#### THE TASK:
Somewhere below is a line with "naast geldt dat" and, later, a line with "neelsvergadering), of, indien"; repeat those two lines and all the lines between them, exactly as they are.

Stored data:
◆ ◆ ◆ ◆ ◆ ◆ ◆

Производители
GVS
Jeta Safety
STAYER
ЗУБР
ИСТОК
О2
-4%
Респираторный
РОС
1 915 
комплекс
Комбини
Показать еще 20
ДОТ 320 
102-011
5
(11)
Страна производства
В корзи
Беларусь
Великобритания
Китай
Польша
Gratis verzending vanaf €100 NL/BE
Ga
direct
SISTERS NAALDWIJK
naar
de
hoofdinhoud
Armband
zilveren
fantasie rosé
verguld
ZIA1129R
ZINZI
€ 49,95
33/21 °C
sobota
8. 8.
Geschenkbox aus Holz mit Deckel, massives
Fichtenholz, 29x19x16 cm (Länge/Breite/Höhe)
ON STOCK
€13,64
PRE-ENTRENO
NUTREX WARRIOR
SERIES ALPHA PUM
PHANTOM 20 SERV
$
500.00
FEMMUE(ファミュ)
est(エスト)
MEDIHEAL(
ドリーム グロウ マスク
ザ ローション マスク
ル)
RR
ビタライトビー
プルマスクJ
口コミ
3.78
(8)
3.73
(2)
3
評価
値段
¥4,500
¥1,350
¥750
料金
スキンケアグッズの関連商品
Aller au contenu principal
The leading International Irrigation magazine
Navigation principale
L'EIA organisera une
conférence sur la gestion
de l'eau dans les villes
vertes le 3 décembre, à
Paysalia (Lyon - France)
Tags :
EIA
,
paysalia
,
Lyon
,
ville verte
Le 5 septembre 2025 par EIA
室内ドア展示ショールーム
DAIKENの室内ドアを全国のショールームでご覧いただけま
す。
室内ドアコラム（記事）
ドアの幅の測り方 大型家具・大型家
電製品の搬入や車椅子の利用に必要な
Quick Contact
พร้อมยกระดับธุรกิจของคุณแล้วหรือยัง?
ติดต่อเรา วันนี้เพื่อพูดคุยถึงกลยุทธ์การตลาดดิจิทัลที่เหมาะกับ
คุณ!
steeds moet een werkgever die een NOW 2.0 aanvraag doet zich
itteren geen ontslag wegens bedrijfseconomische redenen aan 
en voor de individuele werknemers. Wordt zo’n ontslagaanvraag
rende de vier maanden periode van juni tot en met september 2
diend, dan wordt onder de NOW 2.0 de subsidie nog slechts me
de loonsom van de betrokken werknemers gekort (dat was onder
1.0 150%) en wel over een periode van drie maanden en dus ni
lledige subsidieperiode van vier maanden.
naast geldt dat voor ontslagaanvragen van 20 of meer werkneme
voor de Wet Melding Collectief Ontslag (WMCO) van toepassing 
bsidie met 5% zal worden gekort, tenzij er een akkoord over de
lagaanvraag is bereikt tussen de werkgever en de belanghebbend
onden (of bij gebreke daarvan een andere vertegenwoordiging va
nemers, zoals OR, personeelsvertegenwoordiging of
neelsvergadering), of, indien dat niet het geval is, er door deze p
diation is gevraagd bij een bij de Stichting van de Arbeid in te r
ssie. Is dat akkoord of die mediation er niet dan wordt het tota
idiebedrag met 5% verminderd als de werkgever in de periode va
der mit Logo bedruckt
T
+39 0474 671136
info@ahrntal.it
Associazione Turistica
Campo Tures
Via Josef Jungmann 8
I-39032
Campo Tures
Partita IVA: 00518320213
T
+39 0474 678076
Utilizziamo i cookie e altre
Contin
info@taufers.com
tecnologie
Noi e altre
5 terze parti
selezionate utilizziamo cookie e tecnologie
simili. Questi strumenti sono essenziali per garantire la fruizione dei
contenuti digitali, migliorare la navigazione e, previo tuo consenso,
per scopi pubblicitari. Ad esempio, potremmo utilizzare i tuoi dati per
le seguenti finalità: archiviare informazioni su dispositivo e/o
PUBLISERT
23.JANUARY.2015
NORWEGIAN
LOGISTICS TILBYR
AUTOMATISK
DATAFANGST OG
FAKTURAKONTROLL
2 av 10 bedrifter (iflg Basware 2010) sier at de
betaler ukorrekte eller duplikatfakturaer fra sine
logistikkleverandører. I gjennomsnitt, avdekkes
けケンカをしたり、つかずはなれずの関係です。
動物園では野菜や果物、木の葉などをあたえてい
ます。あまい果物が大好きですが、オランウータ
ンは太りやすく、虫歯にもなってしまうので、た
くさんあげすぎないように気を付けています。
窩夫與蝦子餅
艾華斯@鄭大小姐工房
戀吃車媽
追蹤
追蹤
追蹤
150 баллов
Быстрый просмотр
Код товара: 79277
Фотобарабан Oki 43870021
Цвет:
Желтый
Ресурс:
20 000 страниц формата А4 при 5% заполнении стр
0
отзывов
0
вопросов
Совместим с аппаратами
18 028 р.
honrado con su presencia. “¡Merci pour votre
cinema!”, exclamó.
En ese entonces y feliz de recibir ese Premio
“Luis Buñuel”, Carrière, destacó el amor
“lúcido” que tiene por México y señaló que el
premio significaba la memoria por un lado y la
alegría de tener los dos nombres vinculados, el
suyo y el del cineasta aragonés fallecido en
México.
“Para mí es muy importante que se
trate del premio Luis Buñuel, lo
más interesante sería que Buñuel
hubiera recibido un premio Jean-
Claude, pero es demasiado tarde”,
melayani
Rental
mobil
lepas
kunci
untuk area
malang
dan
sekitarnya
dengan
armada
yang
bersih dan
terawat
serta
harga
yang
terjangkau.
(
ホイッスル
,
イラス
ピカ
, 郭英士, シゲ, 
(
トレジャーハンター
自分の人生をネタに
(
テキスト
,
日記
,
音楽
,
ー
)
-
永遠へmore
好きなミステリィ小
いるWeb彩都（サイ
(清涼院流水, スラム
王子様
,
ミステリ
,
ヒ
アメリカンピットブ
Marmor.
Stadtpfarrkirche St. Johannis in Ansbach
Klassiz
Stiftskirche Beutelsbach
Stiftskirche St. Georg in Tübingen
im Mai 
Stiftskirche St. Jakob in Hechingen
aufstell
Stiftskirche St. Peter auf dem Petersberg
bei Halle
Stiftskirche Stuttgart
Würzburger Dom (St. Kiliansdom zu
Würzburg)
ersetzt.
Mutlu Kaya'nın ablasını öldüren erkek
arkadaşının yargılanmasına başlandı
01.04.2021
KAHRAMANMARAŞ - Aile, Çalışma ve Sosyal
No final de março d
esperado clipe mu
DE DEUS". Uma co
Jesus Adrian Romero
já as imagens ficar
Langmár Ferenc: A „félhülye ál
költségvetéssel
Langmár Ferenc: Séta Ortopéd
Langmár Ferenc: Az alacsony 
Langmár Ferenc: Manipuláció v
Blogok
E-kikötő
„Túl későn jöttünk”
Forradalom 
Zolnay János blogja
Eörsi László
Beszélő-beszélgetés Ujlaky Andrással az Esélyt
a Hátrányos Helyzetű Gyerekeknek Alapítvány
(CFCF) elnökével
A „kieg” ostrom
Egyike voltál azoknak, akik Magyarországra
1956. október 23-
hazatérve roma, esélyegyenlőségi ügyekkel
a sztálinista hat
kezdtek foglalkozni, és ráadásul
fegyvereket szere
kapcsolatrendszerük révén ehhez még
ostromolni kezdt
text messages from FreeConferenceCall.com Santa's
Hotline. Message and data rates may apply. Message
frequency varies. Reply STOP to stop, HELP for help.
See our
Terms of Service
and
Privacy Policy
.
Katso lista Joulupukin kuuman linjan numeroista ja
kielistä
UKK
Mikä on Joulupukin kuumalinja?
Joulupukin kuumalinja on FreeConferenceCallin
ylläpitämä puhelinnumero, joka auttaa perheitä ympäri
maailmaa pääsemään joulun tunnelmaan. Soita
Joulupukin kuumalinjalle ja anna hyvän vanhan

◆ ◆ ◆ ◆ ◆ ◆ ◆

#### SOLVED PROBLEM:
naast geldt dat voor ontslagaanvragen van 20 of meer werkneme
voor de Wet Melding Collectief Ontslag (WMCO) van toepassing 
bsidie met 5% zal worden gekort, tenzij er een akkoord over de
lagaanvraag is bereikt tussen de werkgever en de belanghebbend
onden (of bij gebreke daarvan een andere vertegenwoordiging va
nemers, zoals OR, personeelsvertegenwoordiging of
neelsvergadering), of, indien dat niet het geval is, er door deze p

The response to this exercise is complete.